5  The Tools

This section is taken from [MBC+06].

We have developed a framework that can be used by a distribution editor to asses the quality of its distribution and to track problems concerning the underlying package repository (i.e., broken packages in non trimmed repositories). Actually we have two distinct sets of tools (Figure 13): a set of independent elements (i.e.,the toolchain) that executes the analysis by incrementally processing the data collected from a repository; and A very specialized tool that does the analysis in one step.

The rationale for having these two sets of tools is that we want to be able to use the data for other kind of analyses as well. Having a modularized toolchain enables us to reuse part of it even for other purposes. On the other hand, having a specialized, small and efficient tool that performs this particular kind of analysis is good for those distribution editors that do not need other kind of features.
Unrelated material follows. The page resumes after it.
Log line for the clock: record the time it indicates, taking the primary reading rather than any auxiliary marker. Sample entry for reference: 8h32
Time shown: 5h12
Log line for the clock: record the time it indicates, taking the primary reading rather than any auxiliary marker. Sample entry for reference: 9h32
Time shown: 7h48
Moreover, having plenty of independent tools that execute the same kind of analysis allowed us to validate the whole approach by comparing the results obtained from these different sources.

Figure 13: The framework

In the following we describe each element of our framework.

5.1  Ceve

Ceve, the first element of the toolchain, is a generalized package parser. It can read several package formats (most importantly RPM and DEB packages and distributions), but also the XML rpm-metadata format [Thec]), and output their metadata in several different formats, of which the most important is the EGraph format described in the next section. Ceve is written in OCaml, and it uses the CDuce [Thea] language for XML input and output.

The function of Ceve in the toolchain is that of parsing package metadata from all sorts of formats into one common format (the EGraph format). Since there are many differences between the various package formats, Ceve cannot simply read metadata and output them; the data has to be manipulated. The most notable example of this is RPM dependencies; RPM cannot declare dependencies on other packages directly, but only by way of features, as explained in section 3.1. Ceve can resolve these indirect dependencies, so that if package A declares a dependency on feature F, and feature F is provided by packages B and C, in the output package A will need either package B or package C. Also, packages that install different files in the same location conflict with each other, but this is not explicitly declared; Ceve can explicitly add these conflicts to the output.
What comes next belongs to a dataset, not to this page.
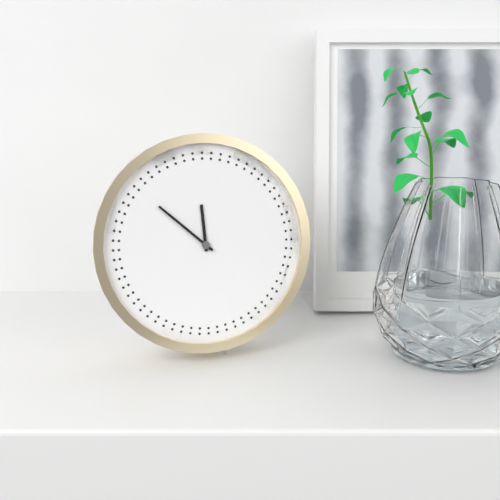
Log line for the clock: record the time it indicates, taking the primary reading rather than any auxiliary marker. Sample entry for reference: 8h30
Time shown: 11h52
5.2  The EGraph file format

The EGraph file format is a package-format agnostic representation of the information that is encoded in the packages stored in a package repository. It is based on the XML [BPSMY04] language and in particular it complies with the GraphML [BEH+02] specification. This intermediate format has been conceived in order to have a common and uniform representation of the metadata that can be used as input by all the tools of our framework, without having to develop a filter for each package format.

The GraphML format is well suited for this purpose because the dependency relationships among packages are easily represented by using graphs and, moreover, it can be extended in order to accommodate other significant metadata.
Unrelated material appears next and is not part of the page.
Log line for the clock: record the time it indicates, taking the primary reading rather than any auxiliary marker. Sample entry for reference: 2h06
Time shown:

Figure 14 shows an excerpt of the EGraph format. node tags specify units (Definition 1) and the associated data explicit the available versions, thus the actual packages and, for each version, the provided virtual packages.

Dependencies are specified using edge tags. source and target attributes defines the units between the dependency is established, while the type attribute defines the dependency type (i.e., run or conflict). A version tag specialize the information by giving, in case, version constraints on the dependency requirement.

<node package="aewm" id="aewm">...
   <version number="1.2.0-1"/>
   <provides version="1.2.0-1" 

<edge source="aewm" target="libc6" type="run">... <version source="1.2.0-1" operator="ge" target="2.2.4-4"/>...

Figure 14: Excerpt of an EGraph file

The EGraph format is an effort for proposing a new metadata format that can complement and extend the existing metadata specified at the package level in order to perform more complicated and effective checking on package repositories [EDO05].

5.3  EDOSLib

EDOSLib is a library which provides the foundation of some tools that are used in the framework. In particular EDOSLib implements: an object model for representing package repositories information and their structure; a set of functionalities to explore manage the package repository struture (e.g., extracting subrepositories and dependency closures); EGraph input/output functionalities.

5.3.1  ProblemGenerator

ProblemGenerator is an EDOSLib-based preprocessor that takes as input the EGraph format representing a package repository and gives an encoding of the installability problem in order to verify if the repository is trimmed or not. In particular ProblemGenerator performs three steps: i) Extract the package subrepository underlying the dependency closure for each package that has to be analyzed. ii) Map the standard package version numbers to integers, as mentioned in Section 3; iii) Expands all the reference to virtual packages by substituting them with actual package names and versions.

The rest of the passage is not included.